* **WORK TO BE COMPLETED**:
Print the text of every row below, line for line and unchanged, leaving out the pictures.

* **SUPPLIED MATERIAL**:
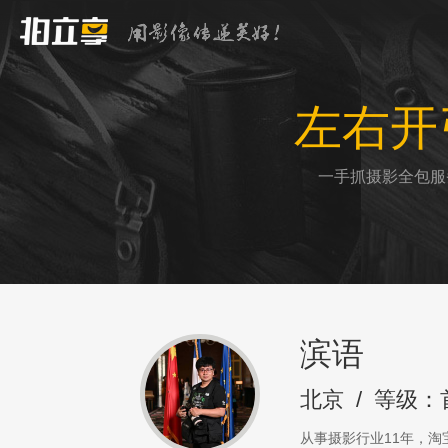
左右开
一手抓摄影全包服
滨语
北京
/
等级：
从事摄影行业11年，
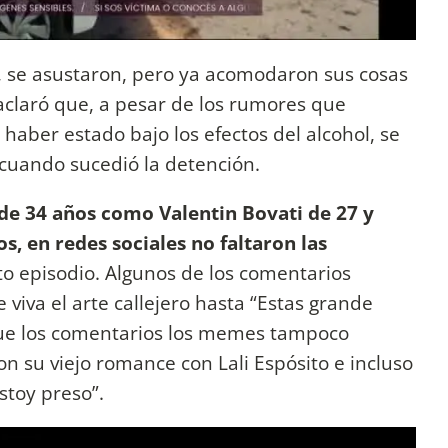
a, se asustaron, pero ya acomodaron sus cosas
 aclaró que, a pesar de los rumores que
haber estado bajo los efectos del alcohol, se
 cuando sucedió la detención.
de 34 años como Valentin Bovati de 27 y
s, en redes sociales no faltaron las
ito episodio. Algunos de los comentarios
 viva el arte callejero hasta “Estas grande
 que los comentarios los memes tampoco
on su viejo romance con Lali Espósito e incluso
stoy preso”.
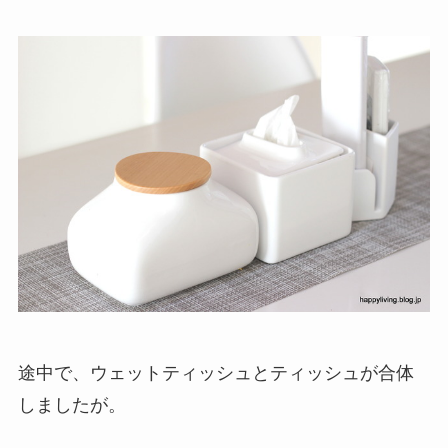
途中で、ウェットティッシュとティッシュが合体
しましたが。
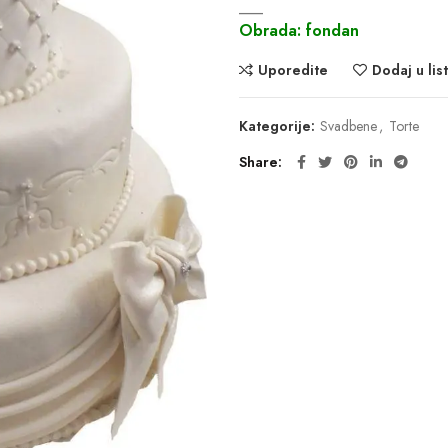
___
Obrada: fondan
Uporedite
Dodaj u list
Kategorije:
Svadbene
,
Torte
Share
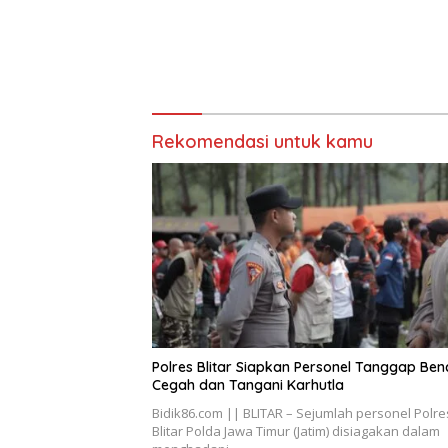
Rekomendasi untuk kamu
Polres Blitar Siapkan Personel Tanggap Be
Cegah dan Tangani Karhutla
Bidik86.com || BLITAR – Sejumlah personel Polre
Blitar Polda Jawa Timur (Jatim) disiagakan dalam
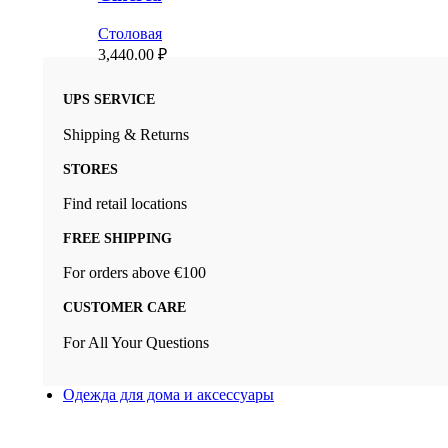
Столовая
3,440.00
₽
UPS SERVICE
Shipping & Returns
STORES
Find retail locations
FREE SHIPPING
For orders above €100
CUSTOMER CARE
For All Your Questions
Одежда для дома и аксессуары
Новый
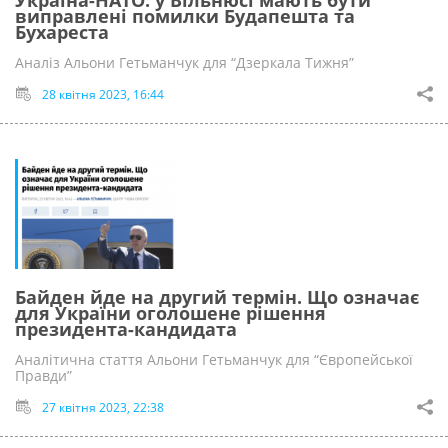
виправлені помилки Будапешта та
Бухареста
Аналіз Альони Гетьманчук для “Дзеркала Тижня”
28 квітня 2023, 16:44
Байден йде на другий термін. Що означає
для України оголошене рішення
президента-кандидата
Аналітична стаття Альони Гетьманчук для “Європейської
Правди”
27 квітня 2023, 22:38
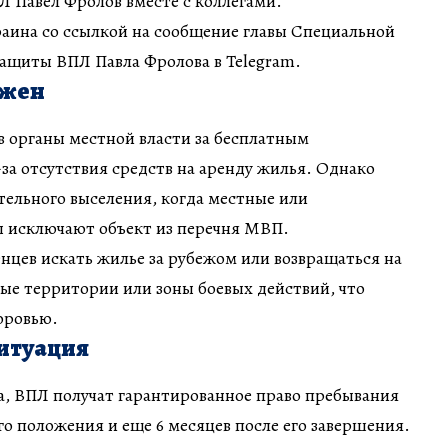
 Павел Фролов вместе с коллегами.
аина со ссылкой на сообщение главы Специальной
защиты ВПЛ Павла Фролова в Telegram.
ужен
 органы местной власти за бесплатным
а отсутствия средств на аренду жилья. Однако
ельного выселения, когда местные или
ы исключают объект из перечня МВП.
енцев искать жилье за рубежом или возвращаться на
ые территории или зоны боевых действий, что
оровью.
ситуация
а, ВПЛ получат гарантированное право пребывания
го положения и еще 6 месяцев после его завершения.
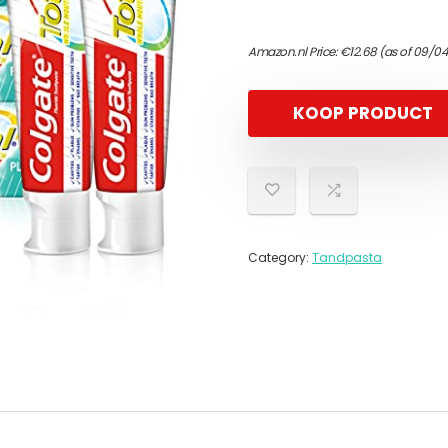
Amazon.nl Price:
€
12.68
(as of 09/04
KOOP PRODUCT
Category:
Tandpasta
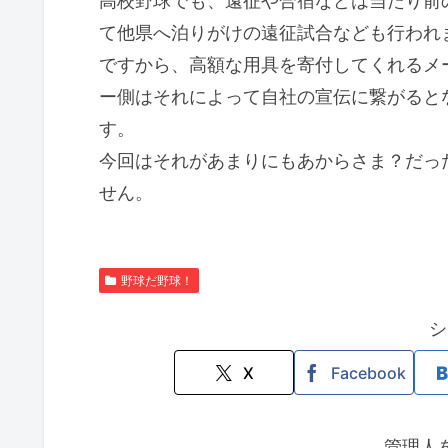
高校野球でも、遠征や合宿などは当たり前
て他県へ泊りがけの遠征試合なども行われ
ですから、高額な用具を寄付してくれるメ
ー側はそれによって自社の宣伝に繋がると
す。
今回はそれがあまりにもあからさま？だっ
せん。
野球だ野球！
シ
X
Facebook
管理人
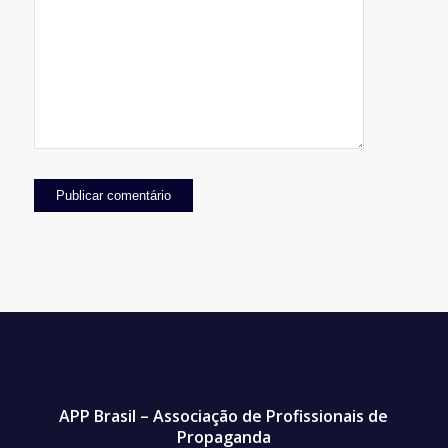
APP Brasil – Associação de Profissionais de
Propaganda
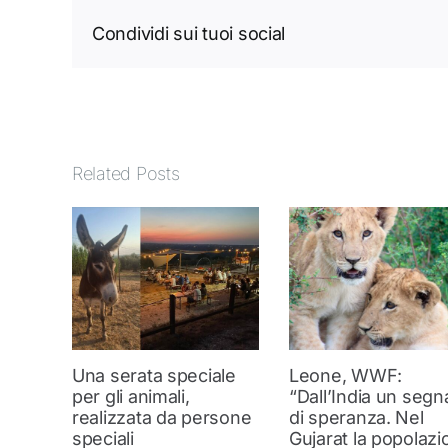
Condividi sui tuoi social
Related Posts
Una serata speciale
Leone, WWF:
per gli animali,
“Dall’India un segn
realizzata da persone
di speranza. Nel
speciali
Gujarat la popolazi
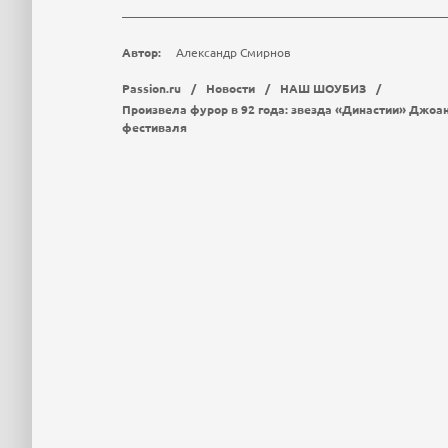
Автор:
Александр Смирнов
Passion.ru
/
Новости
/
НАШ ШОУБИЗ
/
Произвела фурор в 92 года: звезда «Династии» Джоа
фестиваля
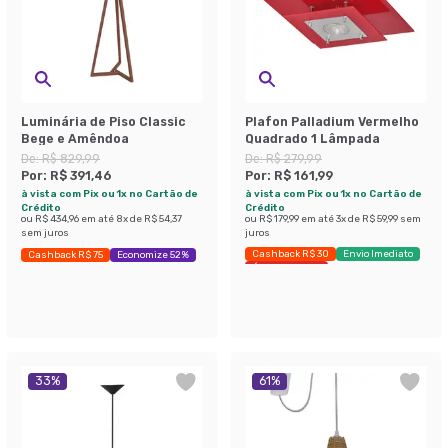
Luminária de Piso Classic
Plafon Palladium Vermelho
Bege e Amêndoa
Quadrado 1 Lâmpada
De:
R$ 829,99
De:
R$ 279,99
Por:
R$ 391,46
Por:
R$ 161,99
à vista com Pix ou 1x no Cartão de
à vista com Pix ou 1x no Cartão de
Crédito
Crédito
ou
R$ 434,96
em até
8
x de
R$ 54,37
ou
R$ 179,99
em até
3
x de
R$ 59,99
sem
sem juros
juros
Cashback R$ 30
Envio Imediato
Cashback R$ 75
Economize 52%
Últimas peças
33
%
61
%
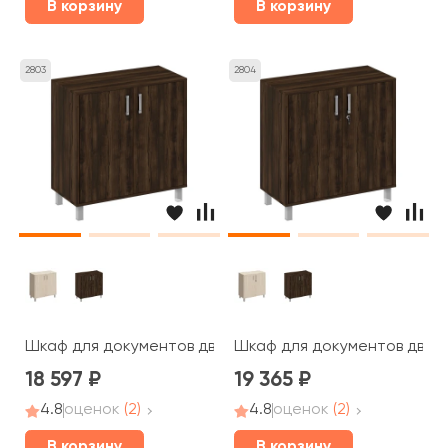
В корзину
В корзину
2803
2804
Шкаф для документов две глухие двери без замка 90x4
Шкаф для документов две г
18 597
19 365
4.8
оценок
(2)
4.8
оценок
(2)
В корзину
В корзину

* **TASK RESULT**:
左右开
一手抓摄影全包服
滨语
北京
/
等级：
从事摄影行业11年，
a, se asustaron, pero ya acomodaron sus cosas
 aclaró que, a pesar de los rumores que
haber estado bajo los efectos del alcohol, se
 cuando sucedió la detención.
de 34 años como Valentin Bovati de 27 y
s, en redes sociales no faltaron las
ito episodio. Algunos de los comentarios
 viva el arte callejero hasta “Estas grande
 que los comentarios los memes tampoco
on su viejo romance con Lali Espósito e incluso
stoy preso”.
途中で、ウェットティッシュとティッシュが合体
しましたが。
___
Obrada: fondan
Uporedite
Dodaj u list
Kategorije:
Svadbene
,
Torte
Share
Rekomendasi untuk kamu
Polres Blitar Siapkan Personel Tanggap Be
Cegah dan Tangani Karhutla
Bidik86.com || BLITAR – Sejumlah personel Polre
Blitar Polda Jawa Timur (Jatim) disiagakan dalam
Столовая
3,440.00
₽
UPS SERVICE
Shipping & Returns
STORES
Find retail locations
FREE SHIPPING
For orders above €100
CUSTOMER CARE
For All Your Questions
Одежда для дома и аксессуары
Новый
виправлені помилки Будапешта та
Бухареста
Аналіз Альони Гетьманчук для “Дзеркала Тижня”
28 квітня 2023, 16:44
Байден йде на другий термін. Що означає
для України оголошене рішення
президента-кандидата
Аналітична стаття Альони Гетьманчук для “Європейської
Правди”
27 квітня 2023, 22:38
 Павел Фролов вместе с коллегами.
аина со ссылкой на сообщение главы Специальной
защиты ВПЛ Павла Фролова в Telegram.
ужен
 органы местной власти за бесплатным
а отсутствия средств на аренду жилья. Однако
ельного выселения, когда местные или
ы исключают объект из перечня МВП.
енцев искать жилье за рубежом или возвращаться на
ые территории или зоны боевых действий, что
оровью.
ситуация
а, ВПЛ получат гарантированное право пребывания
го положения и еще 6 месяцев после его завершения.
Amazon.nl Price:
€
12.68
(as of 09/04
KOOP PRODUCT
Category:
Tandpasta
高校野球でも、遠征や合宿などは当たり前
て他県へ泊りがけの遠征試合なども行われ
ですから、高額な用具を寄付してくれるメ
ー側はそれによって自社の宣伝に繋がると
す。
今回はそれがあまりにもあからさま？だっ
せん。
野球だ野球！
シ
X
Facebook
管理人
APP Brasil – Associação de Profissionais de
Propaganda
Condividi sui tuoi social
Related Posts
Una serata speciale
Leone, WWF:
per gli animali,
“Dall’India un segn
realizzata da persone
di speranza. Nel
speciali
Gujarat la popolazi
Автор:
Александр Смирнов
Passion.ru
/
Новости
/
НАШ ШОУБИЗ
/
Произвела фурор в 92 года: звезда «Династии» Джоа
фестиваля
Luminária de Piso Classic
Plafon Palladium Vermelho
Bege e Amêndoa
Quadrado 1 Lâmpada
De:
R$ 829,99
De:
R$ 279,99
Por:
R$ 391,46
Por:
R$ 161,99
à vista com Pix ou 1x no Cartão de
à vista com Pix ou 1x no Cartão de
Crédito
Crédito
ou
R$ 434,96
em até
8
x de
R$ 54,37
ou
R$ 179,99
em até
3
x de
R$ 59,99
sem
sem juros
juros
Cashback R$ 30
Envio Imediato
Cashback R$ 75
Economize 52%
Últimas peças
33
%
61
%
В корзину
В корзину
2803
2804
Шкаф для документов две глухие двери без замка 90x4
Шкаф для документов две г
18 597
19 365
4.8
оценок
(2)
4.8
оценок
(2)
В корзину
В корзину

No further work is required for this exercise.